The film’s supporting actors also provide the story with a lot of its emotional moments – both happy and sad. The talented Blythe Danner (“Meet the Parents,” the original “X-Files”) lends her skills as Beth’s grandmother offering comical bits of wisdom at the perfect moments.
Schilling said her most exciting memory of the movie (aside from the original call informing her she’d landed the part opposite Efron), was finding out that Danner would be playing her grandmother. Schilling had only positive things to say about the other actors who portray characters also critical to the story.
“Jay Ferguson, the guy who played Keith [the ex] is one of the most loving, funny, jovial guys you could ever meet,” Schilling said. “I felt so comfortable with him as a person that it was really safe to go to these darker places with him because I felt really comfortable around him.”
Schilling also said she loved working with Riley Stewart, who plays the ten-year-old Ben. When an audience member at the screening said Stewart stole the show, Schilling didn’t hesitate in nodding her agreement.

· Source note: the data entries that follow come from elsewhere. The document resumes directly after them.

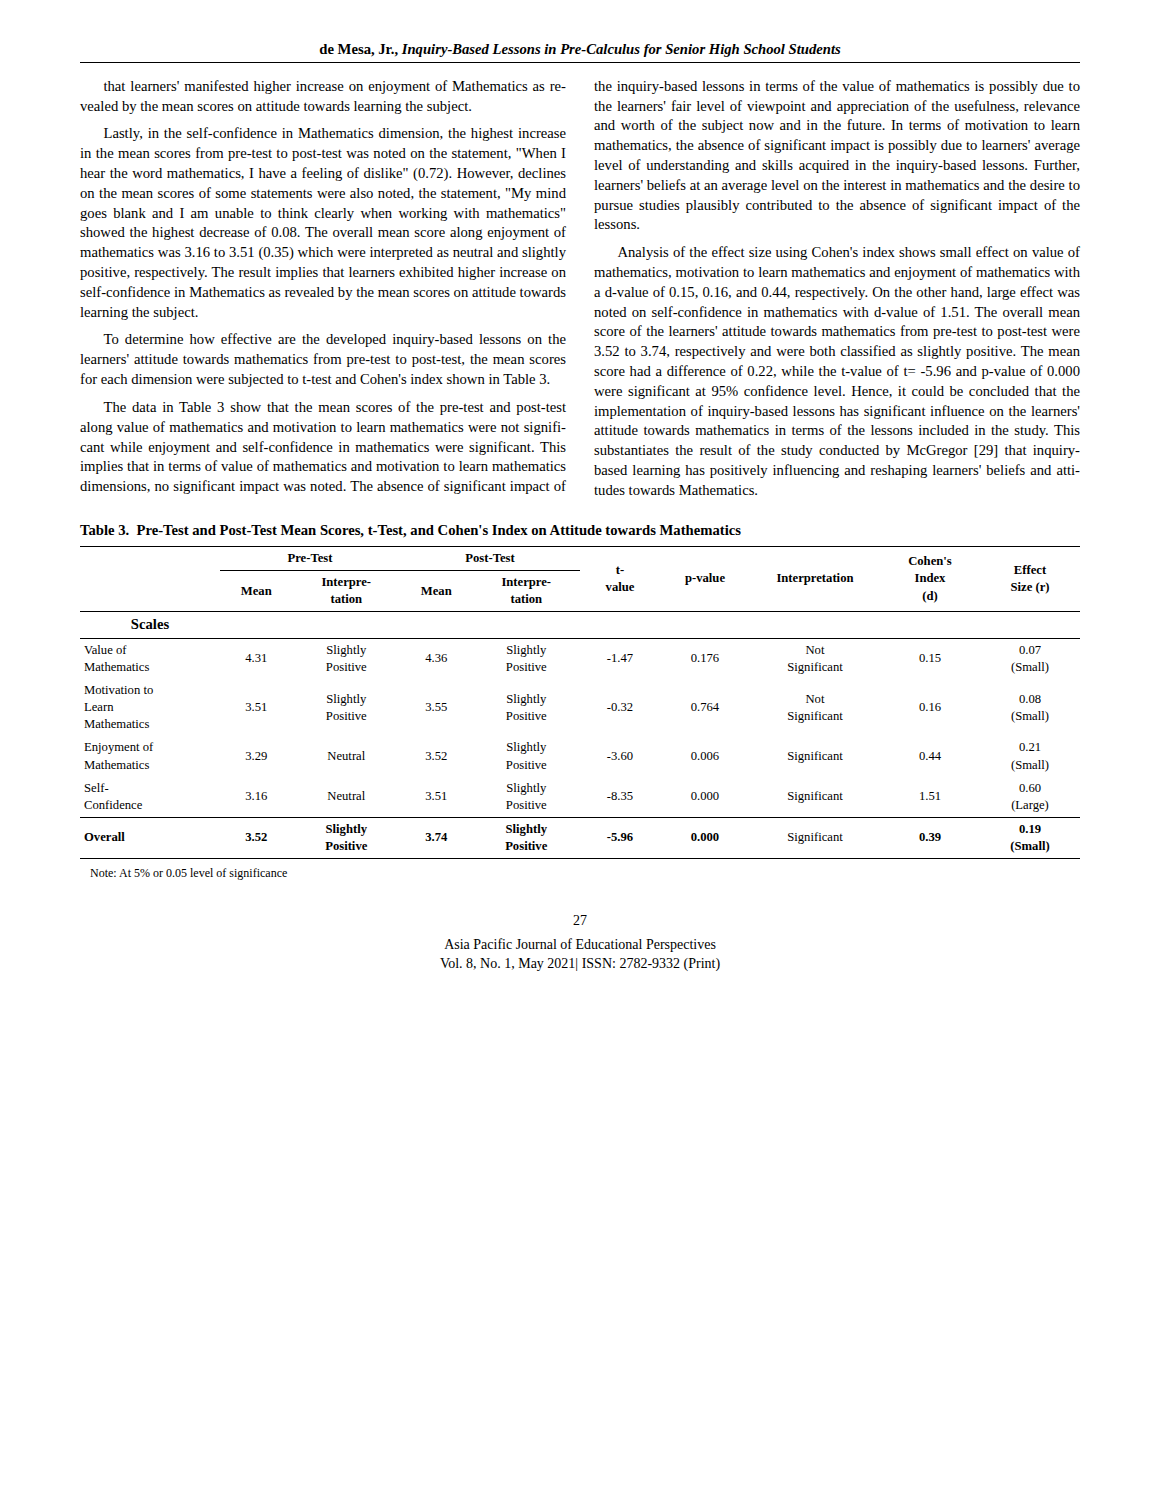de Mesa, Jr., Inquiry-Based Lessons in Pre-Calculus for Senior High School Students
that learners' manifested higher increase on enjoyment of Mathematics as revealed by the mean scores on attitude towards learning the subject.
Lastly, in the self-confidence in Mathematics dimension, the highest increase in the mean scores from pre-test to post-test was noted on the statement, "When I hear the word mathematics, I have a feeling of dislike" (0.72). However, declines on the mean scores of some statements were also noted, the statement, "My mind goes blank and I am unable to think clearly when working with mathematics" showed the highest decrease of 0.08. The overall mean score along enjoyment of mathematics was 3.16 to 3.51 (0.35) which were interpreted as neutral and slightly positive, respectively. The result implies that learners exhibited higher increase on self-confidence in Mathematics as revealed by the mean scores on attitude towards learning the subject.
To determine how effective are the developed inquiry-based lessons on the learners' attitude towards mathematics from pre-test to post-test, the mean scores for each dimension were subjected to t-test and Cohen's index shown in Table 3.
The data in Table 3 show that the mean scores of the pre-test and post-test along value of mathematics and motivation to learn mathematics were not significant while enjoyment and self-confidence in mathematics were significant. This implies that in terms of value of mathematics and motivation to learn mathematics dimensions, no significant impact was noted. The absence of significant impact of the inquiry-based lessons in terms of the value of mathematics is possibly due to the learners' fair level of viewpoint and appreciation of the usefulness, relevance and worth of the subject now and in the future. In terms of motivation to learn mathematics, the absence of significant impact is possibly due to learners' average level of understanding and skills acquired in the inquiry-based lessons. Further, learners' beliefs at an average level on the interest in mathematics and the desire to pursue studies plausibly contributed to the absence of significant impact of the lessons.
Analysis of the effect size using Cohen's index shows small effect on value of mathematics, motivation to learn mathematics and enjoyment of mathematics with a d-value of 0.15, 0.16, and 0.44, respectively. On the other hand, large effect was noted on self-confidence in mathematics with d-value of 1.51. The overall mean score of the learners' attitude towards mathematics from pre-test to post-test were 3.52 to 3.74, respectively and were both classified as slightly positive. The mean score had a difference of 0.22, while the t-value of t= -5.96 and p-value of 0.000 were significant at 95% confidence level. Hence, it could be concluded that the implementation of inquiry-based lessons has significant influence on the learners' attitude towards mathematics in terms of the lessons included in the study. This substantiates the result of the study conducted by McGregor [29] that inquiry-based learning has positively influencing and reshaping learners' beliefs and attitudes towards Mathematics.
Table 3. Pre-Test and Post-Test Mean Scores, t-Test, and Cohen's Index on Attitude towards Mathematics
| | Pre-Test | Post-Test | t- value | p-value | Interpretation | Cohen's Index (d) | Effect Size (r) |
| --- | --- | --- | --- | --- | --- | --- | --- |
| Mean | Interpre- tation | Mean | Interpre- tation |
| Scales | |
| Value of Mathematics | 4.31 | Slightly Positive | 4.36 | Slightly Positive | -1.47 | 0.176 | Not Significant | 0.15 | 0.07 (Small) |
| Motivation to Learn Mathematics | 3.51 | Slightly Positive | 3.55 | Slightly Positive | -0.32 | 0.764 | Not Significant | 0.16 | 0.08 (Small) |
| Enjoyment of Mathematics | 3.29 | Neutral | 3.52 | Slightly Positive | -3.60 | 0.006 | Significant | 0.44 | 0.21 (Small) |
| Self- Confidence | 3.16 | Neutral | 3.51 | Slightly Positive | -8.35 | 0.000 | Significant | 1.51 | 0.60 (Large) |
| Overall | 3.52 | Slightly Positive | 3.74 | Slightly Positive | -5.96 | 0.000 | Significant | 0.39 | 0.19 (Small) |
Note: At 5% or 0.05 level of significance
27
Asia Pacific Journal of Educational Perspectives
Vol. 8, No. 1, May 2021| ISSN: 2782-9332 (Print)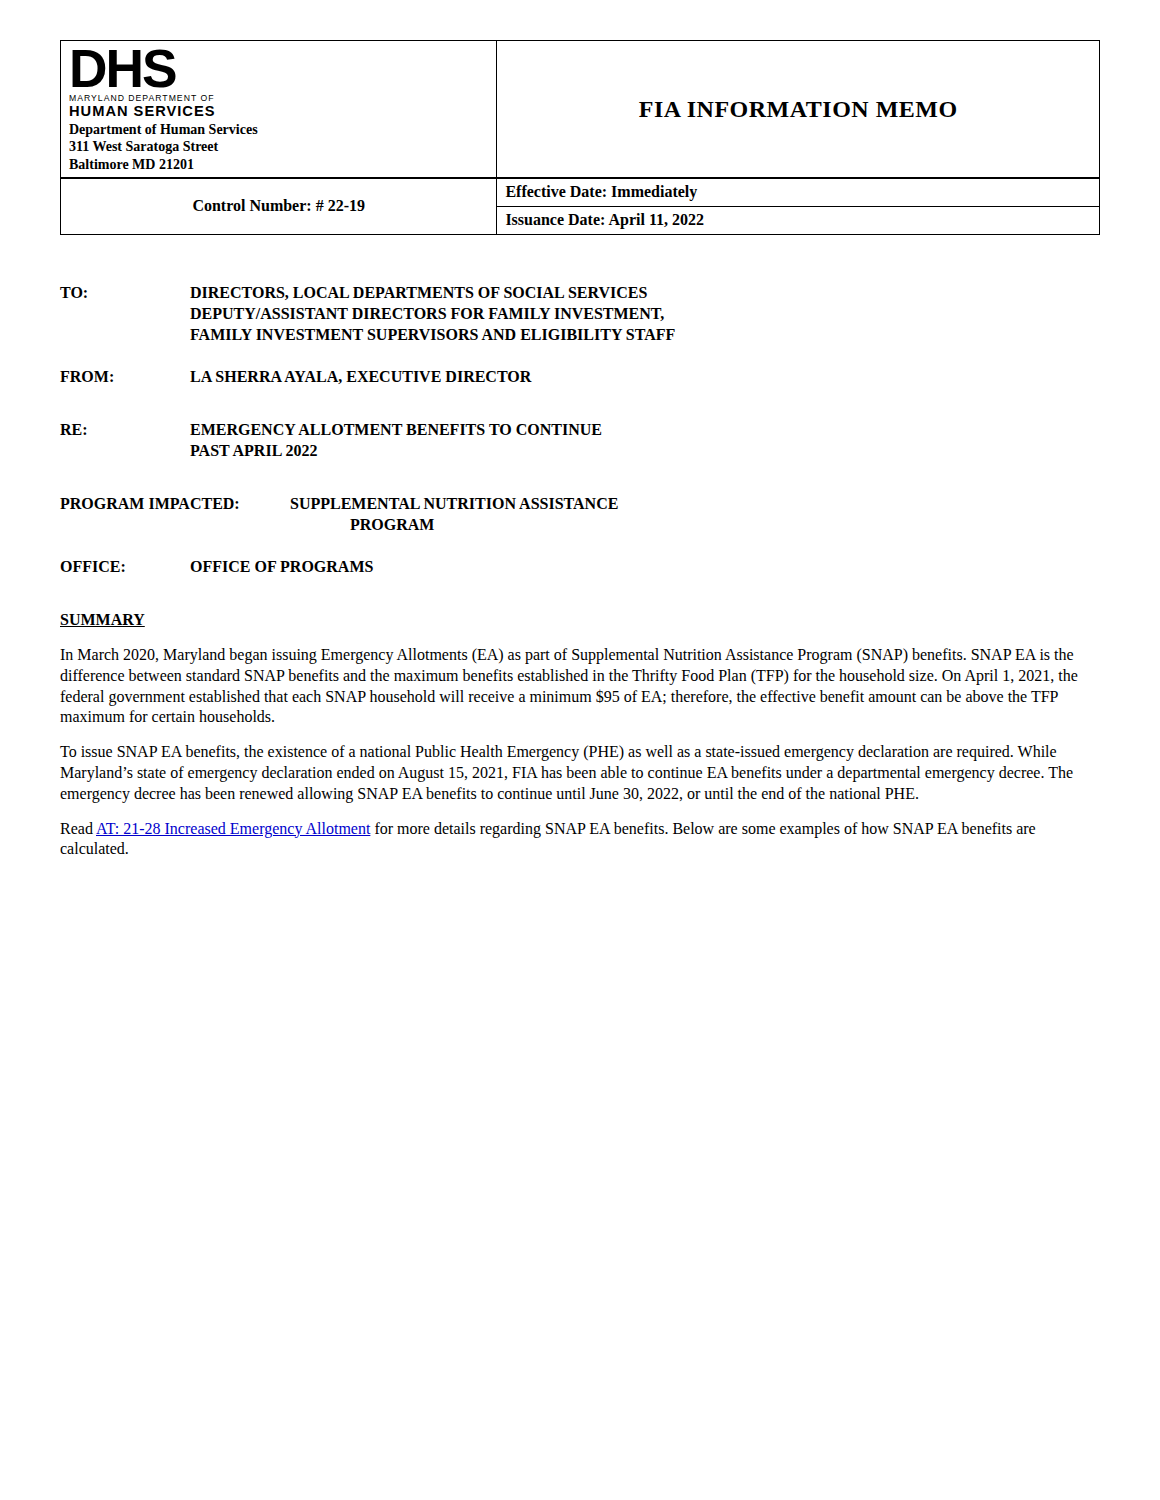| DHS MARYLAND DEPARTMENT OF HUMAN SERVICES Department of Human Services 311 West Saratoga Street Baltimore MD 21201 | FIA INFORMATION MEMO |
| Control Number: # 22-19 | Effective Date: Immediately Issuance Date: April 11, 2022 |
TO:
DIRECTORS, LOCAL DEPARTMENTS OF SOCIAL SERVICES
DEPUTY/ASSISTANT DIRECTORS FOR FAMILY INVESTMENT,
FAMILY INVESTMENT SUPERVISORS AND ELIGIBILITY STAFF
FROM:
LA SHERRA AYALA, EXECUTIVE DIRECTOR
 
RE:
EMERGENCY ALLOTMENT BENEFITS TO CONTINUE
PAST APRIL 2022
PROGRAM IMPACTED:
SUPPLEMENTAL NUTRITION ASSISTANCE
PROGRAM
OFFICE:
OFFICE OF PROGRAMS
SUMMARY
In March 2020, Maryland began issuing Emergency Allotments (EA) as part of Supplemental Nutrition Assistance Program (SNAP) benefits. SNAP EA is the difference between standard SNAP benefits and the maximum benefits established in the Thrifty Food Plan (TFP) for the household size. On April 1, 2021, the federal government established that each SNAP household will receive a minimum $95 of EA; therefore, the effective benefit amount can be above the TFP maximum for certain households.
To issue SNAP EA benefits, the existence of a national Public Health Emergency (PHE) as well as a state-issued emergency declaration are required. While Maryland’s state of emergency declaration ended on August 15, 2021, FIA has been able to continue EA benefits under a departmental emergency decree. The emergency decree has been renewed allowing SNAP EA benefits to continue until June 30, 2022, or until the end of the national PHE.
Read AT: 21-28 Increased Emergency Allotment for more details regarding SNAP EA benefits. Below are some examples of how SNAP EA benefits are calculated.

“Two of my favorite things is working with dogs and kids,” she said. “The kennel was there the whole time so in breaks we got to play with dogs and [Stewart] was so fun and wanted to play with the dogs all the time. We had a great time.”
An especially noteworthy element that gives “The Lucky One” its distinct flavor is how much life is given to the female lead. Contrary to many romantic movies where the woman’s life as we know it begins at the first scene she’s in, so much of the story revolves around Beth’s past; readers and viewers are given a strong back-story on her. Schilling said this was one of the things that first jumped out to her when she read the script.
“She’s a fully fleshed out woman and that’s just thrilling,” Schilling said. “The idea of being a single mom really just putting yourself on the backburner a bit to do the best thing you can by your family … makes it exciting and dramatic for me as an actor.”
Two other components of the film that make it a captivating experience are the lighting and music. The sun seemed to hit right on the faces of the characters during intimate scenes, accenting their happy, loving faces. While arguably over the top and cheesy, in the spirit of what a romance story is meant to be, it adds to the magic of their budding relationship. As far as the music goes, Mark Isham and Hal Lindes create a beautiful score that helps convey from an early point that this is going to be a story that is serious and light at the same time.
Beyond the love story, the film contains valuable messages worth hearing: The most obvious one – everyone has a destiny but they can choose whether or not to follow it – and two that Schilling mentioned.
“We can find our voice and walk through what scares us the most … [and] … exactly as you are, you’re worthy of love,” Schilling said.
Despite a few issues with the plot itself, like the climax scene, the inconsistency of PTSD signs and the lack of visual war flashbacks, Schilling picked a good movie to launch her name. Sparks’ fans will love it for its adherence to the formula they adore and those who aren’t usually into Sparks or romance stories will enjoy it for the comedic undertone embedded in the story and performances. It also maintains a foreboding of something bad that was hard to guess at, giving it a suspenseful edge.